On stage has a extron 230 tx box(which accepts both vga and hdmi) which goes into a extron 230 rx in the control booth and passes through a lindy edid/ddc emulator and then goes into the ATEM Television Studio via hdmi. A couple weeks ago the VGA connection stopped working (the extrons both seemed to be happy claiming they were receiving a video signal however nothing on the ATEM) however the HDMI worked fine. Last week I went to trouble shoot the VGA connection and the HDMI decided to stop working part way through the day (same situation as the VGA).

Taking the line that normally went into ATEM and plugging into a monitor/TV actually worked fine so I started to assume something was wrong with the ATEM. Out of curiosity I plugged 3 different PC systems directly into each of the ATEM ports bypassing the extrons and it actually worked fine. At this point I assumed the ATEM and extron/lindy boxes weren't playing nice anymore(which is weird considering they worked fine for years and actually just the morning of kinda) and decided to try running a blueray player in lieu of a PC through the full extron/lindy setup and that.... worked fine.

Also just to add in every cable was replaced in case there was some failure there, also all the linda/extron boxes were swapped out for fresh ones just as a test as well.

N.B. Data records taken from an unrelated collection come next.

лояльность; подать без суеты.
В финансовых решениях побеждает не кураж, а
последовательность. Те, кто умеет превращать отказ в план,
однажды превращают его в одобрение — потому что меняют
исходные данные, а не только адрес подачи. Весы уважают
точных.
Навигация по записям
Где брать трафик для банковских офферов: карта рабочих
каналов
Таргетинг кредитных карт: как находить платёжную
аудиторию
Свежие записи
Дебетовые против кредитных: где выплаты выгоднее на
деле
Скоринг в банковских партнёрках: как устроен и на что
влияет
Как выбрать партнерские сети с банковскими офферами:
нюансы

So I'm in this situation where the only thing not functioning is a PC (have tested Mac OS, Win 7/9/10) specifically being run through the extron setup (unfortunately don't have any alternate Video->Ethernet systems to test). If there's anyone out there who has any idea of why the sudden failure of this setup please throw me a bone as myself and anyone else I know well versed in video systems is totally stumped.


----------



## RonHebbard (Nov 14, 2017)

Clayton said:


> Hi CB I've exhausted my network of peers with what Ill call a recent video system failure and am completely stumped on how to fix it outside of buying a new mixer. First Ill talk a bit about the setup and then go into the story/issue.
> 
> On stage has a extron 230 tx box(which accepts both vga and hdmi) which goes into a extron 230 rx in the control booth and passes through a lindy edid/ddc emulator and then goes into the ATEM Television Studio via hdmi. A couple weeks ago the VGA connection stopped working (the extrons both seemed to be happy claiming they were receiving a video signal however nothing on the ATEM) however the HDMI worked fine. Last week I went to trouble shoot the VGA connection and the HDMI decided to stop working part way through the day (same situation as the VGA).
> 
> ...


 @Clayton O.K., I'll bite. Is your power solid? All power connections solid? No one, and / or systems are interrupting your power? I'm sure that's a dumb question but rarely a bad place to start. An A/V system I installed in downtown Toronto included 6 of Lyntech's largest sequencing panels located in pairs in three elevations of the facility. The electrical contractor needed one single pole 15 Amp 120 VAC circuit to power the automation contractor's PC and grabbed the closest circuit he could find, a spare 15 Amp breaker in one of our 5th floor sequencing panels. _How odd._ Every time the IA Head of Audio powered down his system, the automation PC would crash and burn. Go figure huh? After the consulting electrical PEng finished tearing a new anal orifice in the electrical foreman, I told him he could easily and quickly solve his problem by simply removing our unused spare motor-operated breaker from our panel and replacing it with a standard, non-motorized, breaker from his existing stock. It took only seconds for the electrical foreman to consider my suggestion and only moments longer for him to bark into his radio and summon a journeyman to exchange the breaker. 
End of problem and we gained a spare motor operated Square D breaker in the bottom of our panel for future use.
Toodleoo!
Ron Hebbard. (Also in Canada)


----------